Every now and then, the universe seems to dust off the old cliché about lightning never striking the same place twice, crumple it up, and toss it directly in the recycling bin. Exhibit A: David Serkin of Lethbridge, Alberta—a man who apparently lives in a persistent state of statistical anomaly. As reported by CTV News, Serkin has just notched his fourth lottery win—yes, fourth—in a saga unlikely to restore anyone’s faith in the odds.
The Numbers Game (That Never Ends)
Let’s do a quick tally. Back on May 3, Serkin bagged $1 million in the Lotto 6-49 Gold Ball draw. CTV News details that this brings his haul to $2.5 million collected in less than nine months. Stretching the timeline further, he also scooped up $250,000 about 12 years ago, before embarking on this most recent hat trick. Described in the report, Serkin’s friends’ reactions have reached predictable levels of disbelief, with one coffee gathering punctuated by, “Not again?!”
The odds attached to some of these jackpots—like the 1 in 33,294,800 shot for Lotto Max or Max Millions, as cited by CTV News—are usually relegated to the “It Could Happen to You… but Probably Won’t” corner of our collective consciousness. Serkin, pragmatic even in disbelief, admitted, “I know the odds are astronomical.” Nevertheless, he still buys tickets. Apparently, statistical outliers have hobbies too.
An Unusual Pattern, Not a Strategy
What’s most intriguing is the utter ordinariness of Serkin’s habit. He’s been getting Lotto 6-49 tickets since 1982, and if the timeline outlined by CTV News is any indication, he’s as invested in routine as he is in optimism.
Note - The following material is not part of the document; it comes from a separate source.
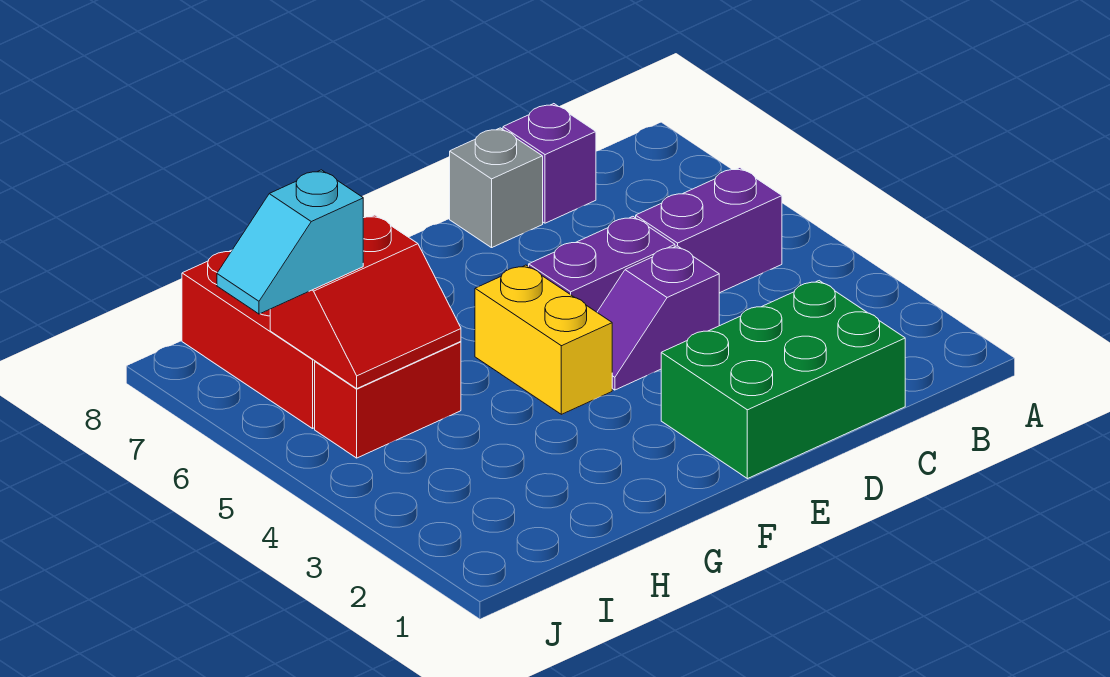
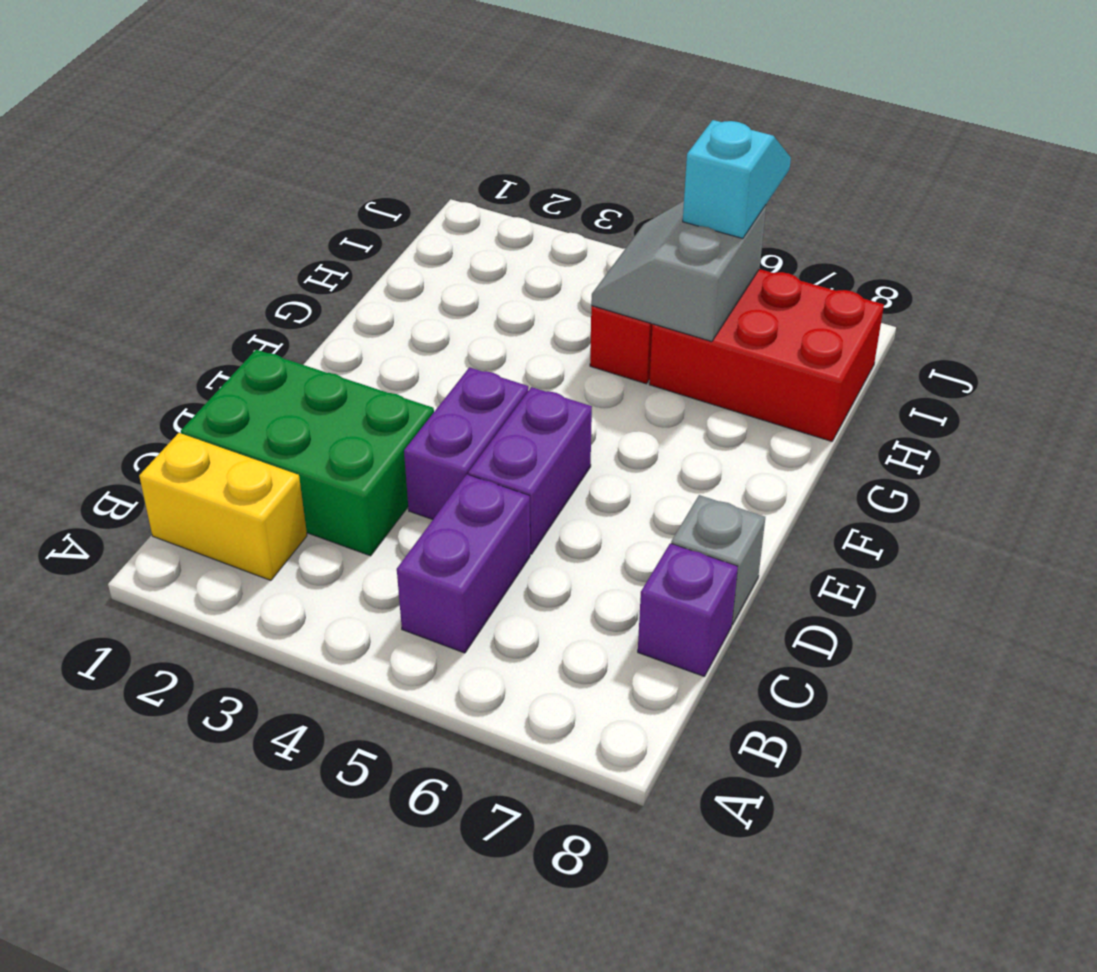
green 2x3 brick [661,281,905,479] -> green 2x3 brick turned to [181,350,434,556]
purple 1x2 slope [597,246,719,390] -> purple 1x2 brick [404,367,528,520]
yellow 1x2 brick [475,265,612,414] -> yellow 1x2 brick moved to [139,433,307,580]
red 2x2 slope [270,215,461,388] -> grey 2x2 slope [591,201,766,342]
There’s no secret pattern, algorithm, or family legend of numbers—just persistence, occasionally punctuated by those exceedingly rare moments of victory. For anyone seeking a system to replicate, there’s not much on offer here unless your plan involves “buy tickets for four decades and hope randomness takes a shine to you.”
There’s a humility at play, too. The outlet also notes Serkin is a cancer survivor who simply feels “grateful for all of it.” No tales of sudden luxury sprees—he mentions taking his wife to Hawaii with the last win, and has Newfoundland queued up for the next trip. Just a human-scale approach to windfalls that might otherwise inspire tabloid-level excess.
Statistical Marvel, Human Scale
For the majority, playing the lottery is already a minor act of magical thinking—a ritual done in full knowledge it’s mostly for entertainment. Yet, along comes Serkin, quietly undermining the “never gonna happen to me” crowd, if only for himself. His story isn’t one of extravagance; CTV documents coffee with friends and modest travel as his splurges of choice. There’s a kind of everyday modesty that seems at odds with the scale of his luck.
So, what do we make of stories like this? Is Serkin uniquely favored by randomness, or is this just a blip in the cosmic spreadsheet? Sometimes, it just happens—no secret numbers, no mystical rituals, just a man, a ticket, and the peculiar notion that lightning might just keep coming back around.
Who else checked their pockets after reading this? If luck is truly random, maybe everyone gets one turn—but sometimes a guy in Lethbridge gets four.